The reimbursement process is failing us, say patient advocacy groups at Inquiry hearing

Health Industry Hub | April 23, 2021 |

Pharma News: On Thursday 22 April 2021 the House of Representatives Standing Committee on Health, Aged Care and Sport held its public hearing in Melbourne as part of the Committee’s ongoing Inquiry into approval processes for new drugs and novel medical technologies in Australia.

The representatives from several patient advocacy groups voiced the lack of transparency and inadequate involvement from patients in the Health Technology Assessment (HTA) processes for the reimbursement of novel medicines and medical devices.

Deidre MacKechnie, Executive Officer of Australian Patient Advocacy Alliance, addressed the Committee “In our view there is no one more qualified to speak to a disease or a condition than someone living with it. Patients have unique knowledge, perspectives and experiences and these are essential in the HTA process.

“Patient organisations should be given access to sponsor submissions provided to the Pharmaceutical Benefits Advisory Committee (PBAC)  and Medical Services Advisory Committee (MSAC). This will ensure patient organisations have the information they need about a new treatment, as well as additional time to consult with our communities and inform our contribution, more fully.

“All stakeholders, including patients and patient organisations should be brought together at the beginning of the HTA process to consult, debate and confirm key elements such as population, impact and areas of uncertainty. To enhance transparency, the HTA process should also share feedback with patient organisations on how the submitted information was used in the deliberations, as well as how future responses could be improved,” she added.

Professor Andrew Spencer, haematologist at the Alfred Hospital and representing the Myeloma and Related Diseases Registry, said “We consider ourselves a first world nation, yet we have second world nation access to drugs. That’s exemplified by the fact that for the past 14 years, until the start of this year, there were only two classes of drugs available to treat myeloma.

“In that timeframe, half a dozen other drugs have been approved in other first world countries with different mechanisms of action to treat myeloma, but not in Australia. We now have a new drug available to us, the first new one in 13 years yet the paradigm for its utilisation in combination with another drug that we’ve been afforded is the cheapest and most toxic combination.
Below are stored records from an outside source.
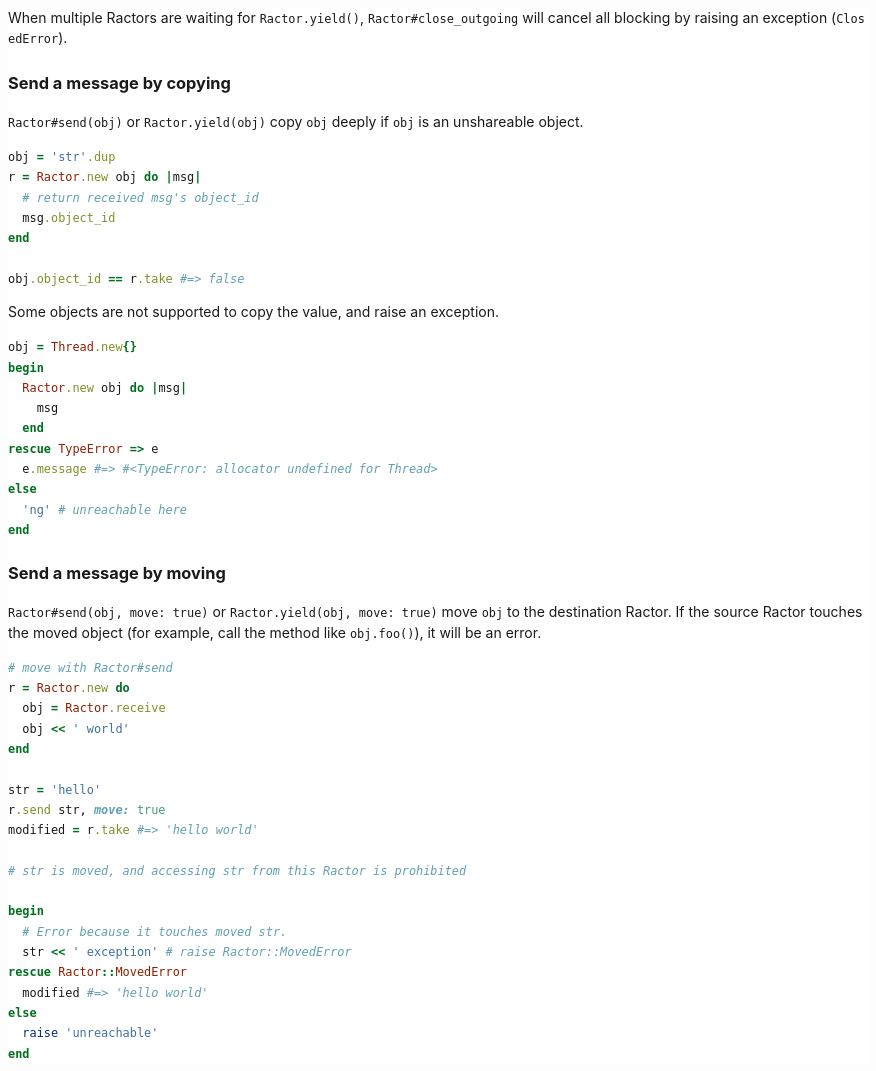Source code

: When multiple Ractors are waiting for `Ractor.yield()`, `Ractor#close_outgoing` will cancel all blocking by raising an exception (`ClosedError`).

### Send a message by copying

`Ractor#send(obj)` or `Ractor.yield(obj)` copy `obj` deeply if `obj` is an unshareable object.

```ruby
obj = 'str'.dup
r = Ractor.new obj do |msg|
  # return received msg's object_id
  msg.object_id
end

obj.object_id == r.take #=> false
```

Some objects are not supported to copy the value, and raise an exception.

```ruby
obj = Thread.new{}
begin
  Ractor.new obj do |msg|
    msg
  end
rescue TypeError => e
  e.message #=> #<TypeError: allocator undefined for Thread>
else
  'ng' # unreachable here
end
```

### Send a message by moving

`Ractor#send(obj, move: true)` or `Ractor.yield(obj, move: true)` move `obj` to the destination Ractor.
If the source Ractor touches the moved object (for example, call the method like `obj.foo()`), it will be an error.

```ruby
# move with Ractor#send
r = Ractor.new do
  obj = Ractor.receive
  obj << ' world'
end

str = 'hello'
r.send str, move: true
modified = r.take #=> 'hello world'

# str is moved, and accessing str from this Ractor is prohibited

begin
  # Error because it touches moved str.
  str << ' exception' # raise Ractor::MovedError
rescue Ractor::MovedError
  modified #=> 'hello world'
else
  raise 'unreachable'
end
```
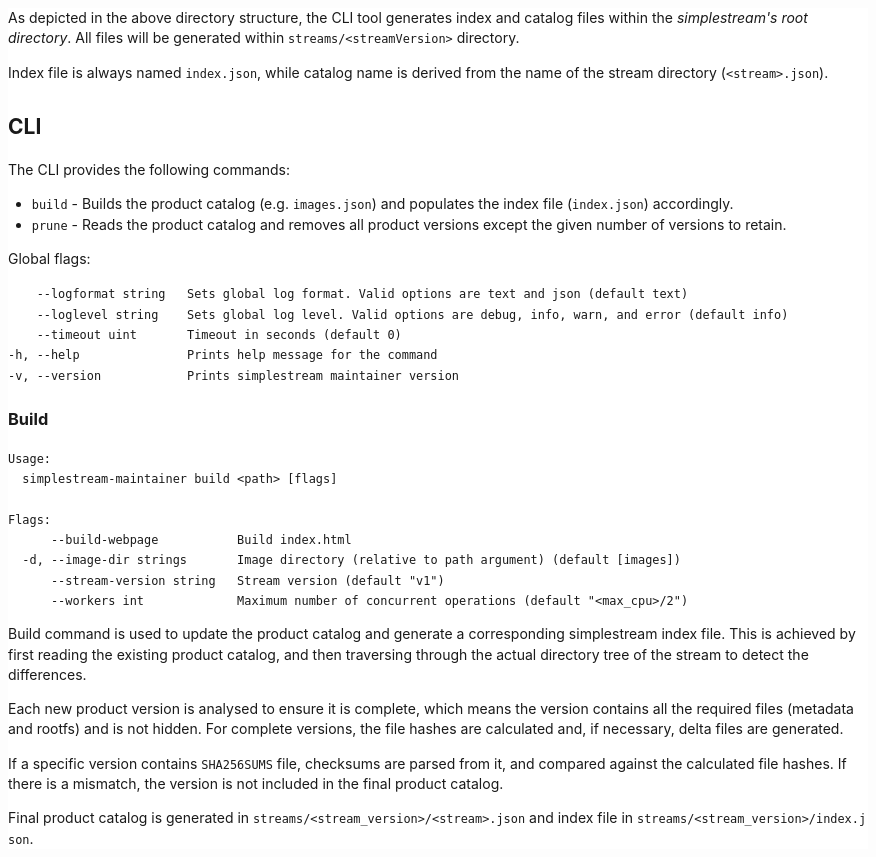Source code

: As depicted in the above directory structure, the CLI tool generates index and catalog files within
the *simplestream's root directory*. All files will be generated within `streams/<streamVersion>`
directory.

Index file is always named `index.json`, while catalog name is derived from the name of the stream
directory (`<stream>.json`).

## CLI

The CLI provides the following commands:
- `build` - Builds the product catalog (e.g. `images.json`) and populates the index file
  (`index.json`) accordingly.
- `prune` - Reads the product catalog and removes all product versions except the given number of
  versions to retain.

Global flags:
```
    --logformat string   Sets global log format. Valid options are text and json (default text)
    --loglevel string    Sets global log level. Valid options are debug, info, warn, and error (default info)
    --timeout uint       Timeout in seconds (default 0)
-h, --help               Prints help message for the command
-v, --version            Prints simplestream maintainer version
```

### Build

```
Usage:
  simplestream-maintainer build <path> [flags]

Flags:
      --build-webpage           Build index.html
  -d, --image-dir strings       Image directory (relative to path argument) (default [images])
      --stream-version string   Stream version (default "v1")
      --workers int             Maximum number of concurrent operations (default "<max_cpu>/2")
```

Build command is used to update the product catalog and generate a corresponding simplestream
index file. This is achieved by first reading the existing product catalog, and then traversing
through the actual directory tree of the stream to detect the differences.

Each new product version is analysed to ensure it is complete, which means the version contains all
the required files (metadata and rootfs) and is not hidden. For complete versions, the file hashes
are calculated and, if necessary, delta files are generated.

If a specific version contains `SHA256SUMS` file, checksums are parsed from it, and compared against
the calculated file hashes. If there is a mismatch, the version is not included in the final product
catalog.

Final product catalog is generated in `streams/<stream_version>/<stream>.json` and index file in
`streams/<stream_version>/index.json`.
“It seems to me that this approach from the PBAC is being driven by accountants. The modelling is based on cost thresholds that are 30 – 40 years out of date. It’s not being driven by people that actually are looking at the evidence and saying what is the best option for these patients.

“The result is that it took five years to get this recent drug approved. There are several drugs where the pharma companies don’t even bother trying to get reimbursed in Australia because it’s a waste of their time.
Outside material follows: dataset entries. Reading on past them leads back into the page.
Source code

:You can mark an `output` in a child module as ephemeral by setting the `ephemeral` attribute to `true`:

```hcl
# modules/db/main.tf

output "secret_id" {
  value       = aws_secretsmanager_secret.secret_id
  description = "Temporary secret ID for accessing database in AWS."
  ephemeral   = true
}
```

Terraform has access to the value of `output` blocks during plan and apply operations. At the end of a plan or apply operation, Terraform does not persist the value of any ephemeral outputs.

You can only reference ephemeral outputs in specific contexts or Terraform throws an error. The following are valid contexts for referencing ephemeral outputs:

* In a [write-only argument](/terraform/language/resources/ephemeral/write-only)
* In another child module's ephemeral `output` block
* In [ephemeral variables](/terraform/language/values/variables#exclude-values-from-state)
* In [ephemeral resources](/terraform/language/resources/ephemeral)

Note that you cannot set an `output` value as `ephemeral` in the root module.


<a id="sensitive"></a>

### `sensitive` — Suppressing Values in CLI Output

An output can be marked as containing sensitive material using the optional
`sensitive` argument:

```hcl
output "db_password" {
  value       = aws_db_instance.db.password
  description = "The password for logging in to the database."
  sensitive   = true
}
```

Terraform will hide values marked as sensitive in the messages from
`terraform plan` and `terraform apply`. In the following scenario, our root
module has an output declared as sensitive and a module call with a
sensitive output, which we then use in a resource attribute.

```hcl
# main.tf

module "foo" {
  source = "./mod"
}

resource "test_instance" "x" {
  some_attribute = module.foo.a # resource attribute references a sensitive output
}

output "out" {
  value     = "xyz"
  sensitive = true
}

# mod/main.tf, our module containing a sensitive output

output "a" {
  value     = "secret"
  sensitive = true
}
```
“The process is failing on so many levels. Unless we change, we are going to fall further and further behind in terms of drugs and therapies for cancer,” he said.

There is also a need to review and co-create HTA related materials for patients to ensure they are fit for purpose. For example, on the current PBS website, there is a tab for clinicians and industry but no tab for patients. Given the complexity of submissions, a detailed summary template could be co-developed with patients ensuring it’s written in consumer language, similar to the processes in Scotland.
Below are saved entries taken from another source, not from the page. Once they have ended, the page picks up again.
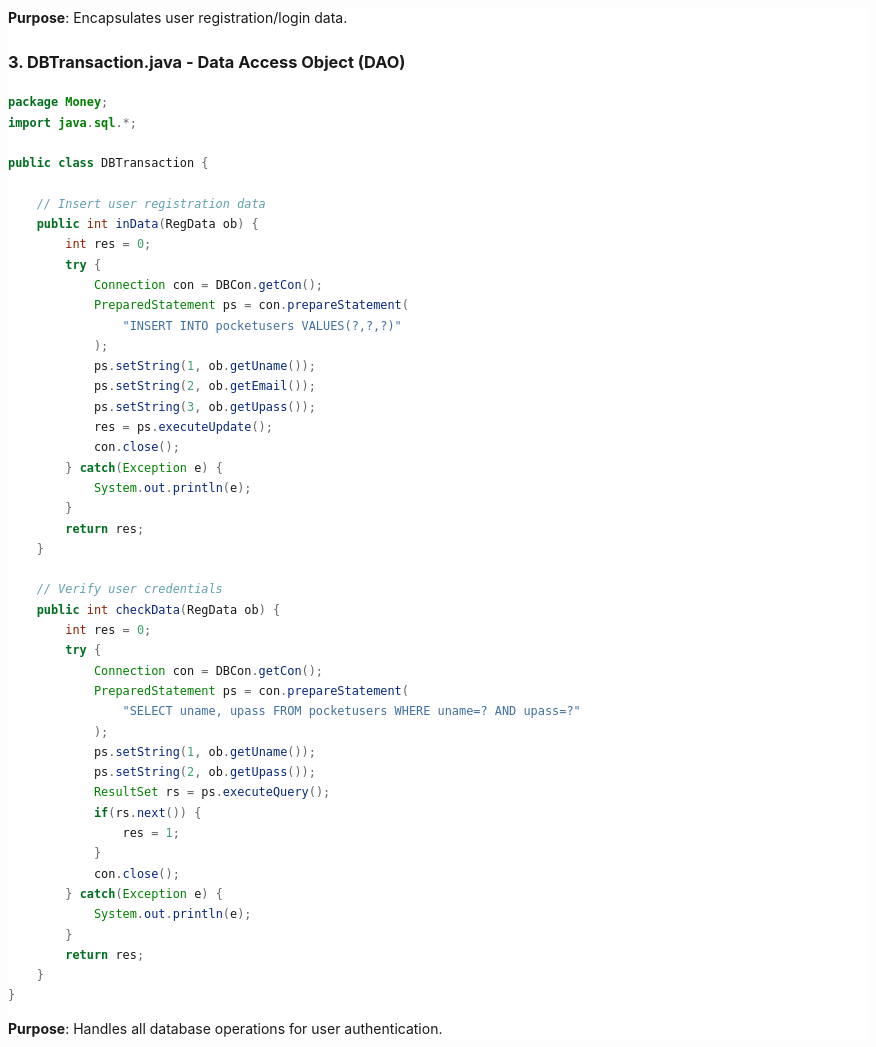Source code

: **Purpose**: Encapsulates user registration/login data.

### 3. DBTransaction.java - Data Access Object (DAO)
```java
package Money;
import java.sql.*;

public class DBTransaction {
    
    // Insert user registration data
    public int inData(RegData ob) {
        int res = 0;
        try {
            Connection con = DBCon.getCon();
            PreparedStatement ps = con.prepareStatement(
                "INSERT INTO pocketusers VALUES(?,?,?)"
            );
            ps.setString(1, ob.getUname());
            ps.setString(2, ob.getEmail());
            ps.setString(3, ob.getUpass());
            res = ps.executeUpdate();
            con.close();
        } catch(Exception e) {
            System.out.println(e);
        }
        return res;
    }
    
    // Verify user credentials
    public int checkData(RegData ob) {
        int res = 0;
        try {
            Connection con = DBCon.getCon();
            PreparedStatement ps = con.prepareStatement(
                "SELECT uname, upass FROM pocketusers WHERE uname=? AND upass=?"
            );
            ps.setString(1, ob.getUname());
            ps.setString(2, ob.getUpass());
            ResultSet rs = ps.executeQuery();
            if(rs.next()) {
                res = 1;
            }
            con.close();
        } catch(Exception e) {
            System.out.println(e);
        }
        return res;
    }
}
```

**Purpose**: Handles all database operations for user authentication.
The Chair of the Committee, Mr Trent Zimmerman MP, enquired whether there is a perception that some of the sponsor companies like to ‘use’ patient advocacy groups to their own commercial advantage.

“We need to ensure that the voice of the patient organisations is heard, but we need to ensure that we’re not just there as the mouthpiece of the pharmaceutical company. The challenging part is not having any idea of what is included in the sponsor submission and so flying blind when making a submission,” noted Ms MacKechnie.

The Deputy Chair of the Committee, Dr Mike Freelander MP, noted that the current HTA process doesn’t include the ‘family voice’ in any of the decision-making processes. A targeted consultation during the HTA processes may be beneficial as families are almost as directly impacted by their loved one living with the condition, as the person living with the condition.

Health policies and programs are strongest when they are co-designed with the people that aim to benefit from these recommendations. Optimal patient involvement will strengthen the effectiveness of consumer engagement in the HTA process, which is critical to delivering timely and considered access to novel medicines and medical technologies.